■ Goals
- A) In the Ni–Zn battery figure captions, what capacity does the pouch-type battery have?
- B) Continue the Ni–Zn battery figure captions, picking up right after their final line.

Adapted from Ref [113].

(a) Schematic diagram of the electrochemical performance output NiCo-DH electrode. (b) Charge/discharge curves at the different current densities. (c) Specific capacities of the as-assembled Ni–Zn battery.¹¹³

Figure 15

Adapted from Ref [114].

(a) Schematic diagram of the top-down strategy. (b) Cross-section SEM images of the inner structure of electrode. (c) Cycling performance of the 3.5-Ah pouch-type Ni–Zn battery. Electrochemical performance of the Ni–Zn battery during the pulse charge/discharge cycles: (d) voltage profiles at 10 C and (e) voltage difference and energy efficiency.¹¹⁴

Figure 16

Adapted from Ref [115].

■ Dataset section
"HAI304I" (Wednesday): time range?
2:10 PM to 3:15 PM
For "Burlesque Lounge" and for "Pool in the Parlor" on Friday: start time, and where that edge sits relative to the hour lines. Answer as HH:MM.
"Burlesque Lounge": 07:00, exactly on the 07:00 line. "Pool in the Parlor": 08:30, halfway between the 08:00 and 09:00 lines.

■ Results by task
- A) 3.5 Ah

- B)
(a) Schematic diagram of the electrode formation. (b) Galvanostatic discharge curves of the electrode at various current densities. (c) Cycling performance of the Ni–Zn battery at 8 mA cm⁻² for 1800 cycles.¹¹⁵

Ni(OH)₂ cathode-based batteries

As one of the commercial energy storage and conversion technology, the nickel metal hydride (Ni–MH) batteries show high specific energy, long cycle life, favorable environment, and so on, which have been widely used in all kinds of portable electronic products and electric vehicle (EV).^118,119,120 The typical electrochemical reactions taking placing in a Ni–MH battery can be presented according to the following equations (Eqs. 10 to 12):

$$ {\text{Cathode:}}\;{\text{Ni}}{\left( {{\text{OH}}} \right)_2} + {\text{O}}{{\text{H}}^- } \leftrightarrow {\text{NiOOH}} + {{\text{H}}_2}{\text{O}} + {{\text{e}}^- }$$

(10)

$$ {\text{Anode:}}\;{\text{M}} + {{\text{H}}_2}{\text{O}} + {{\text{e}}^- } \leftrightarrow {\text{MH}} + {\text{O}}{{\text{H}}^- }$$

(11)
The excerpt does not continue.